>>>

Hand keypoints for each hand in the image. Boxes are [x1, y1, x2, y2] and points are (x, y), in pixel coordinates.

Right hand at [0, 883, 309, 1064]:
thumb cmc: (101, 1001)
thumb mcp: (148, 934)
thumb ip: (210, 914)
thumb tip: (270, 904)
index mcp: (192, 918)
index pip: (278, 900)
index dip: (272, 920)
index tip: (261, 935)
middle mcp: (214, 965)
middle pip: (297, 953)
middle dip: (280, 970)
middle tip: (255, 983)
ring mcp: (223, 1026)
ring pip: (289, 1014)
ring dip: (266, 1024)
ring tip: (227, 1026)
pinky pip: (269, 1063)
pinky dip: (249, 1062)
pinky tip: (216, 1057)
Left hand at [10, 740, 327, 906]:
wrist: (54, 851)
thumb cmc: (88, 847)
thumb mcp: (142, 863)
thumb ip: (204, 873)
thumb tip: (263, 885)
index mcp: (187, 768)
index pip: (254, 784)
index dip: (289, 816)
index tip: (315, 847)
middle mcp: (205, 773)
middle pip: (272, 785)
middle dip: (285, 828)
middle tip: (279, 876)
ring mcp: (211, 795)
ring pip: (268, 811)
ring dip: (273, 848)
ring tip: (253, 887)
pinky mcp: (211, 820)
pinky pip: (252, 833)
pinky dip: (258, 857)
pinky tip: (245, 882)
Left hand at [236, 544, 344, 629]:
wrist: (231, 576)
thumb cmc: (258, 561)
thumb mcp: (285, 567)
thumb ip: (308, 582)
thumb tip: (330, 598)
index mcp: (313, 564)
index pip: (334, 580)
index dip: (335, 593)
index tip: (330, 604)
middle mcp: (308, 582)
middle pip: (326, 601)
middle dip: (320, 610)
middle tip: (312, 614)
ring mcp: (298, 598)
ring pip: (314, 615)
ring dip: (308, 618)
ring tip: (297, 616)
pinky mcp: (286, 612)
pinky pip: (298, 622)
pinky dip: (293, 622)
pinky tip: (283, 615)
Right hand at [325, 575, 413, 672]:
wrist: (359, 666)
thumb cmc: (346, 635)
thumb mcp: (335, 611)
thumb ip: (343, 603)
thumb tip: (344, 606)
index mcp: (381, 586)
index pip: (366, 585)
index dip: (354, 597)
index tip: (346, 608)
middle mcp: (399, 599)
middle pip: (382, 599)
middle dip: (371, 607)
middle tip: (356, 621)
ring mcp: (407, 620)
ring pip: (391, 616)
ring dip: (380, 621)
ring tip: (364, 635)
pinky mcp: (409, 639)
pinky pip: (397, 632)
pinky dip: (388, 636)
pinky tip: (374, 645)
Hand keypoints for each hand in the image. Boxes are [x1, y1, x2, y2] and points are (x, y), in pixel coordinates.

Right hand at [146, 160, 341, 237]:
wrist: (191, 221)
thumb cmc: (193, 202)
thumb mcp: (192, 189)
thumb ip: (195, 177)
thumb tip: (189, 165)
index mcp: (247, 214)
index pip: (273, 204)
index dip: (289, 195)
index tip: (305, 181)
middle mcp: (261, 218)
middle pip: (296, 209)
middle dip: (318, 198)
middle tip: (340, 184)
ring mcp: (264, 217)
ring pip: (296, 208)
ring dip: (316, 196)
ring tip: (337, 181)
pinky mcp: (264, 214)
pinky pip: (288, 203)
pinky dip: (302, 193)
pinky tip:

<<<

● Task statement
The number alone is wanted: how many lines of the records above include the string "Right".

● Solution to this problem
3